Suriye ile alakalı olarak hangi sorunu çözdünüz? Suriye'nin kuzeyinde farklı farklı terör örgütleri hakimiyet alanı inşa etmiş kendilerine. Türkiye'nin güvenliği için Kobani'de terör örgütünü sökecek misiniz? Türkiye'nin sınır hattında bir teröristan kurulmasını engelleyecek misiniz? Bugün karşılaştığımız bütün sorunların müsebbibi iktidardır. 2011'de girdiğimiz Suriye bataklığı '14 yıldır sen orada hangi hatayı yaptın da başıma bu bela açıldı' diye hükümete yöneltilen bir soru olmaktan çıkartılmıştır.

Anayasaya göre Tayyip Erdoğan bir daha aday olamıyor. Ama kamuoyu araştırmalarına göre sizin 2 belediye başkanınız ile kendisini yarıştırıyorlar. Bunun kabaran iştahını kesmek için önce onun aday olamayacağının ifade edilmesi gerekiyor. Anayasa 2 dönem diyor Tayyip bey 3 dönemdir cumhurbaşkanı, anayasa en fazla 10 sene yapar diyor Tayyip bey 14 senelik cumhurbaşkanı bir daha seçilirse 20 yıl olacak. Anayasa'ya 2 kere seçilme hakkı vermişler ama erken seçim olursa bir daha aday olabilir gibi bir şeyi gündeme getirmek bu Anayasa'nın arkasına dolanmak için gerekçe aramaktır. Anayasayı değiştirmek için de bir çoğunluğa ihtiyacı var. Sayın Erdoğan'a aday olamazsın, erken seçim konusunda da sana kapalıyım denilseydi Tayyip bey bu arayışlara girişmezdi. Siyasetçi gladyatör değildir Anayasaya uyacaksınız.

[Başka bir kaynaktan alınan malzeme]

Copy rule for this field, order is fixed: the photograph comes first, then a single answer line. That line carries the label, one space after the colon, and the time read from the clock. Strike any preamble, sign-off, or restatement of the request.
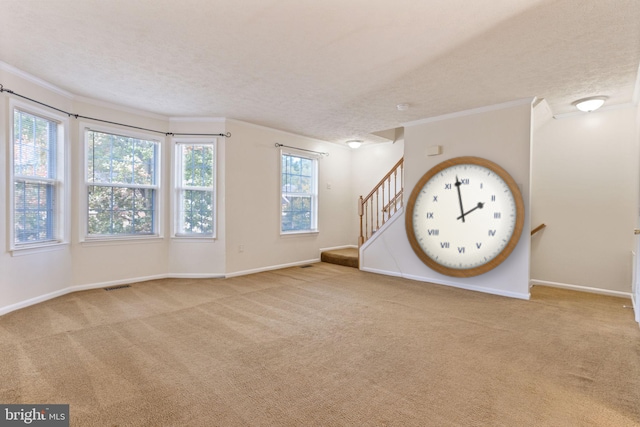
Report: 1:58
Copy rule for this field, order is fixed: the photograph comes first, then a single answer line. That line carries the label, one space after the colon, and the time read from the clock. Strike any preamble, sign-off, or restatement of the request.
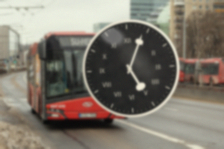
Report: 5:04
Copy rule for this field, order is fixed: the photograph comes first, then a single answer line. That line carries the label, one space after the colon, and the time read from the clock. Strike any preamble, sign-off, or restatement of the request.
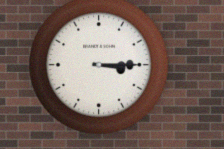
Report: 3:15
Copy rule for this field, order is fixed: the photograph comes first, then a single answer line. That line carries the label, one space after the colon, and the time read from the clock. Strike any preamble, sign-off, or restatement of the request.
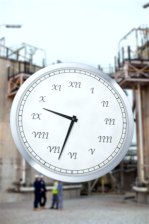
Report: 9:33
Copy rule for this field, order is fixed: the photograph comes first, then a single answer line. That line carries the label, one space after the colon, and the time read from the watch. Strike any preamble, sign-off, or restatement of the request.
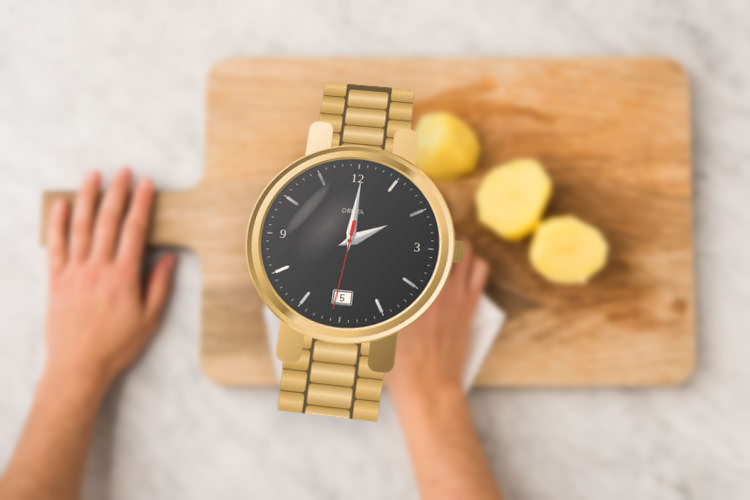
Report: 2:00:31
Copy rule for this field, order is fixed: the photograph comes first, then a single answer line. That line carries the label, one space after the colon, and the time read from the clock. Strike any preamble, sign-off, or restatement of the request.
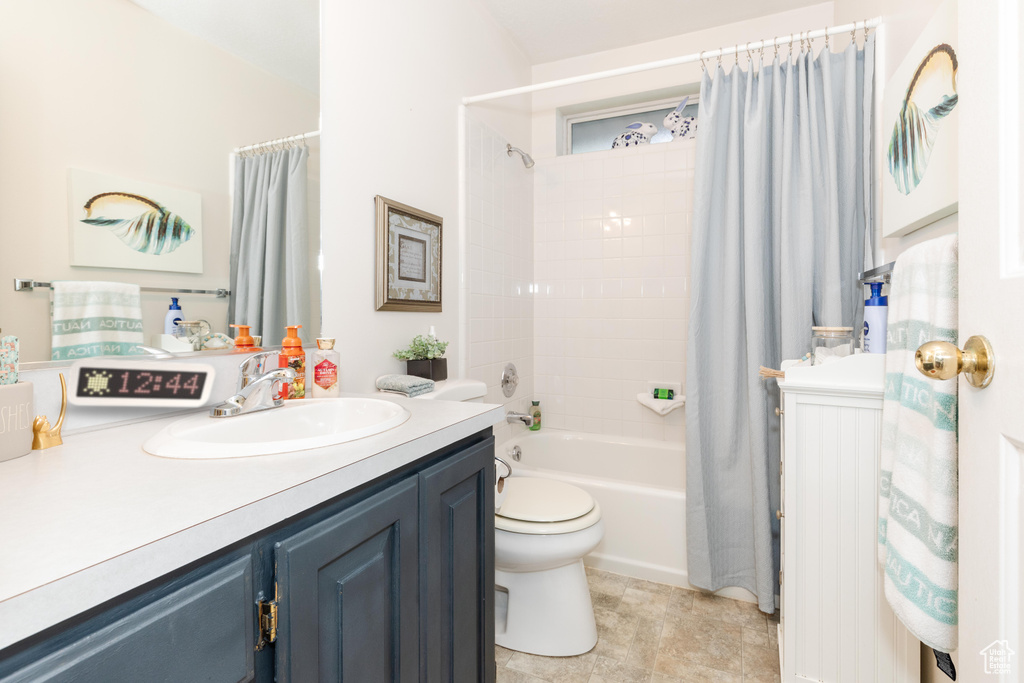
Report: 12:44
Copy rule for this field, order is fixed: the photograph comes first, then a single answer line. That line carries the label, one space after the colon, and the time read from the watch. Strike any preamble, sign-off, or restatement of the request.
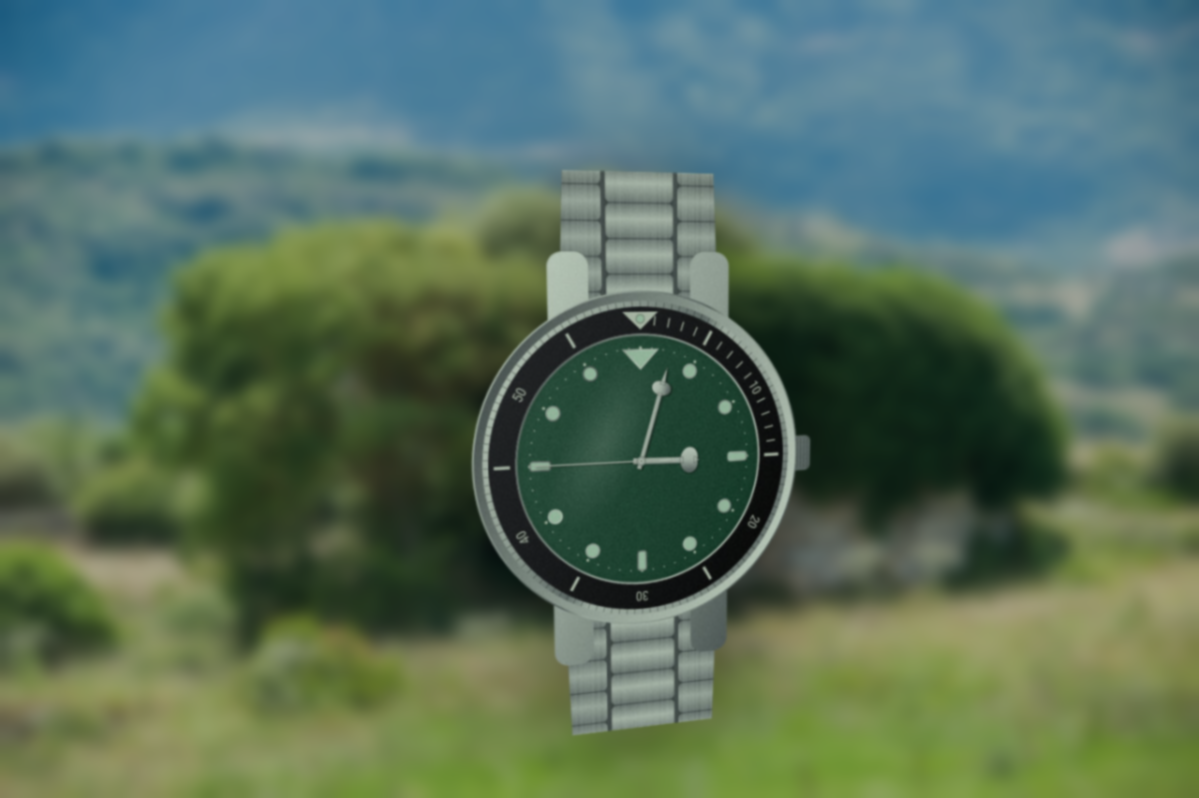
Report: 3:02:45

"Cesedimizi çiğnemeden Öcalan meclis'e giremez"

Meclis Mustafa Kemal'in Meclis'i. Cesetlerimizi çiğnemeden oraya giremezler. Öcalan Meclis'e gelirse Türkiye Cumhuriyeti ibaresini kaldırsınlar. Türkiye bir teröristten medet umacak kadar alçalmış bir devlet değildir. Türkiye, Güney Afrika Cumhuriyeti mi?

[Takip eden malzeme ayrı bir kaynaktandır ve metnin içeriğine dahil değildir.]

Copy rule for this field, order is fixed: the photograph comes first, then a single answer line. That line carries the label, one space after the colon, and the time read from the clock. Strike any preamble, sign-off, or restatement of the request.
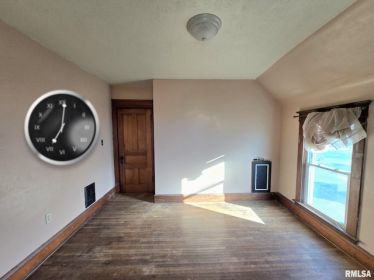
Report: 7:01
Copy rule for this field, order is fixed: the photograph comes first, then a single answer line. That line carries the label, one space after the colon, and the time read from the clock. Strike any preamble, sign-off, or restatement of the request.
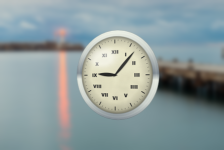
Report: 9:07
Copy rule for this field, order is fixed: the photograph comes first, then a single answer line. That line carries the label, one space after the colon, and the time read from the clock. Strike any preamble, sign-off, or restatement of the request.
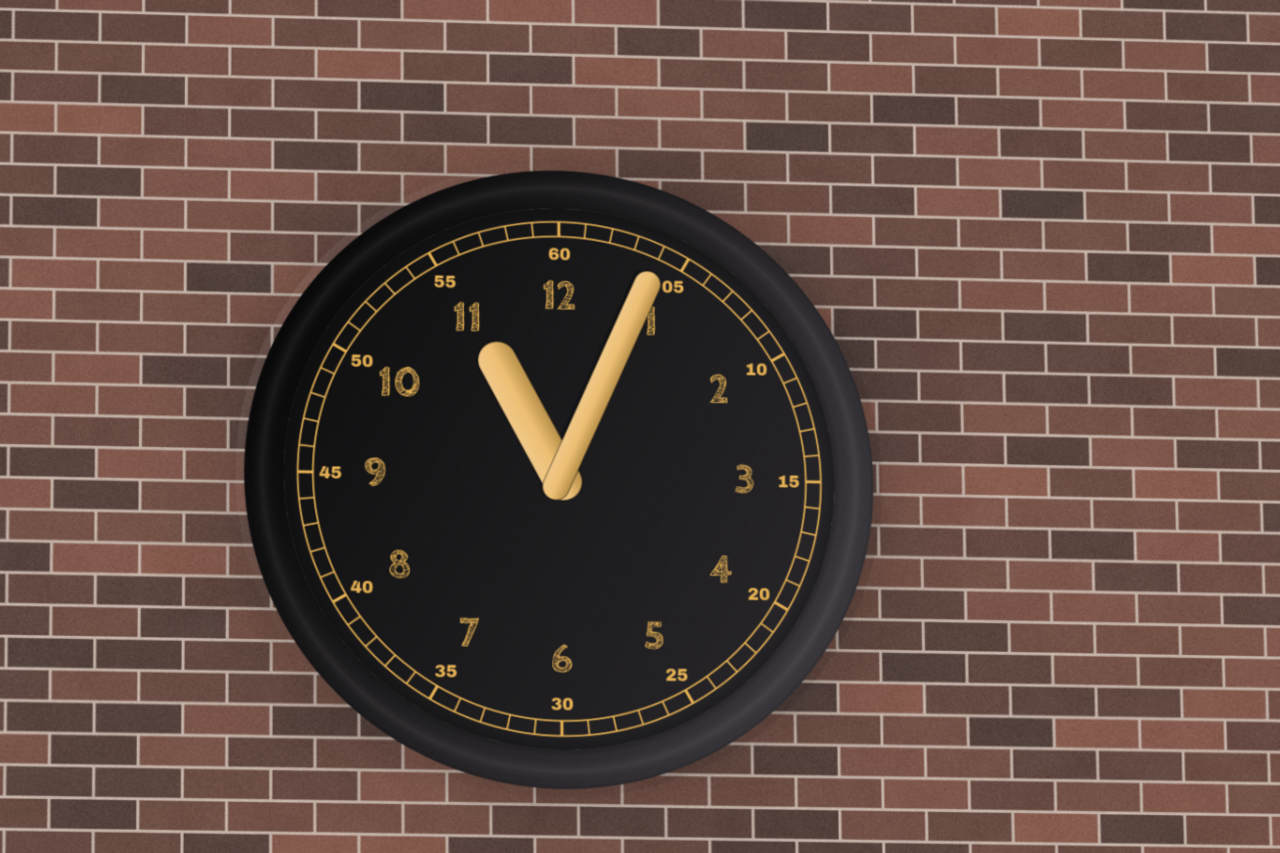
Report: 11:04
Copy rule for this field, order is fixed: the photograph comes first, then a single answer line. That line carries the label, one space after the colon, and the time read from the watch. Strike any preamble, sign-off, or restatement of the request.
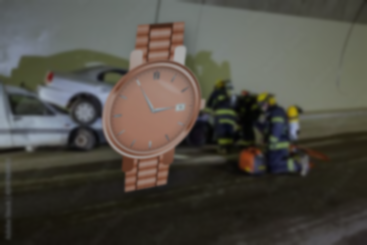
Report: 2:55
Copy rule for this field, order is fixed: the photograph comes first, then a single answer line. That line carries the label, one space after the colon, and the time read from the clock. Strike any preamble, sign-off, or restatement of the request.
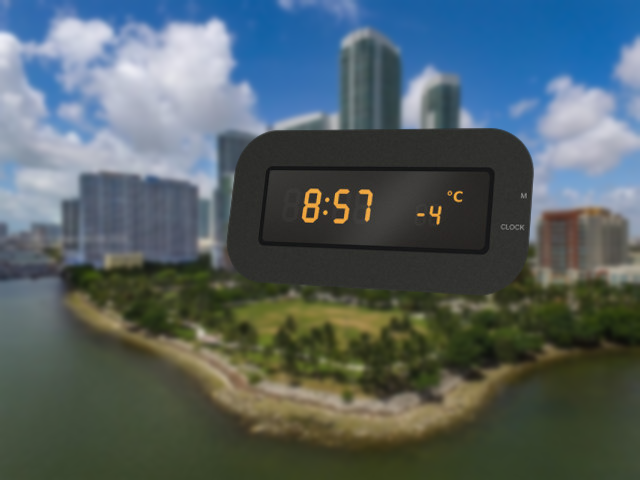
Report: 8:57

"Siyasi hedefi olmayan biri siyasi rakibim değildir"

Devlet Bahçeli üzerinden kurgulanmış senaryoları konuşmak istemiyorum. Tanıyamıyorum kendisini. Siyaseten bir hedefi olmayan kişi benim muhatabım değildir, rakibim hiç değildir.

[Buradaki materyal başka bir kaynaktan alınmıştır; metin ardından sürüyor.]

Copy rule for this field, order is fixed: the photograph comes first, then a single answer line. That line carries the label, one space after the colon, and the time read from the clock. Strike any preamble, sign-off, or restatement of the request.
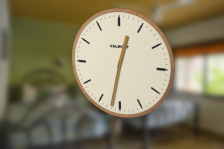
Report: 12:32
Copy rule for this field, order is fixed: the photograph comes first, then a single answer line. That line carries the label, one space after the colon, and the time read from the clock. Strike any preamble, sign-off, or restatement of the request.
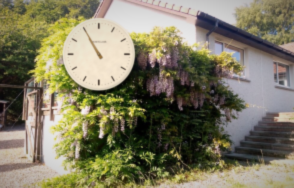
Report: 10:55
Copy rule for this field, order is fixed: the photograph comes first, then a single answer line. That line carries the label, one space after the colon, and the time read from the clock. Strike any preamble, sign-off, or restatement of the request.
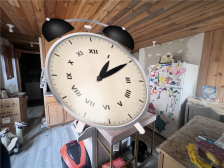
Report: 1:10
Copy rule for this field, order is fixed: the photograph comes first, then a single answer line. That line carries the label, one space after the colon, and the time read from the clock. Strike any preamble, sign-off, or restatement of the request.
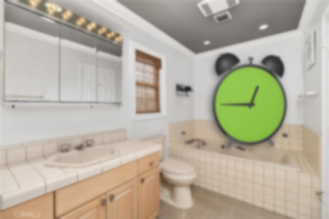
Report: 12:45
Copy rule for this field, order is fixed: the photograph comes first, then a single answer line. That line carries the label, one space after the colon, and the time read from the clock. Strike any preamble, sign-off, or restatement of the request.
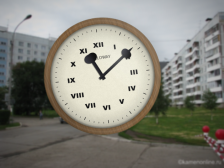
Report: 11:09
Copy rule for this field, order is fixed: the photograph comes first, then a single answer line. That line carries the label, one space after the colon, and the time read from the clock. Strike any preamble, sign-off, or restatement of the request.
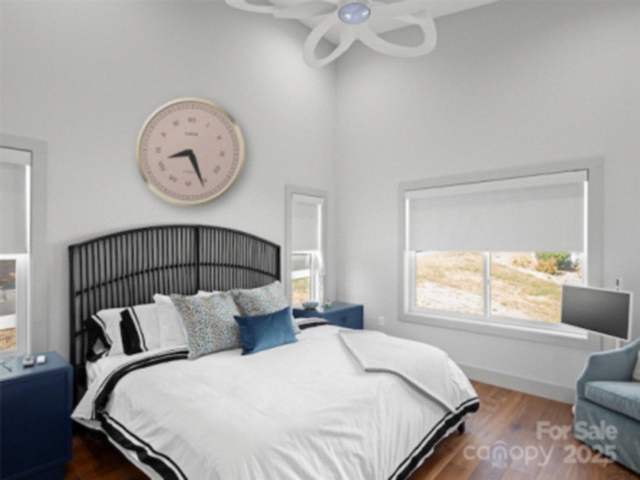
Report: 8:26
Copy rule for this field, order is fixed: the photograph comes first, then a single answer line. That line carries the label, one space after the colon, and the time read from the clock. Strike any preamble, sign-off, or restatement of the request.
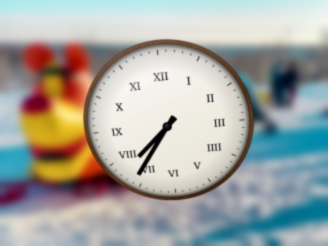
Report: 7:36
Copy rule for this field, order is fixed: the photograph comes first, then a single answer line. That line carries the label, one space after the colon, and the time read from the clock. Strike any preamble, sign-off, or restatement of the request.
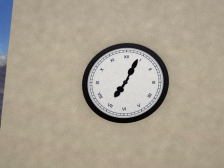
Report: 7:04
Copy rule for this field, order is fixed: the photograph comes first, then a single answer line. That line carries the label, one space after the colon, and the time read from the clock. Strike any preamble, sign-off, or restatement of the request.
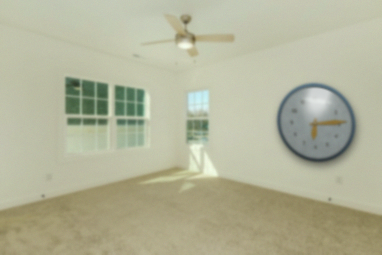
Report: 6:14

"Sorunumuzun öznesi terör"

Terörün engellenmesini ya da ortadan kaldırılmasını istememek mümkün değil. Bu adamlar iş başına geldiğinde terör neredeyse sıfırlanmıştı. 2002 yılında 6 şehit vardı. Onlarda trafik kazasında şehit olmuşlardı. Türkiye'nin 40 yıllık bir terör deneyimi var. TSK ve polis teşkilatı teröristlerle mücadele eder. Teröre destek verenlerle yargı mücadele eder, terörün gerekçelerini de ortadan kaldırmakla hükümet mücadele eder. Terörün gerekçelerini ortadan kaldırmak için verilecek mücadele ne Anayasa değişikliğidir ne bir sonraki seçimi kazanmaya yönelik hale getirilmiştir. 2019 seçimlerinde bir taraftan devlet terörle mücadele ediyor bir taraftan da bir terörist bir seçimciyi kazanmak uğruna TRT ekranlarına çıkartılıyor. Kürt sorunu diye bağırıyoruz bütün Kürtleri bu sorunun öznesi haline getiriyoruz, sorunumuzun öznesi terör.

"Yerine tayin ettiğin kayyum da rahat durmuyor"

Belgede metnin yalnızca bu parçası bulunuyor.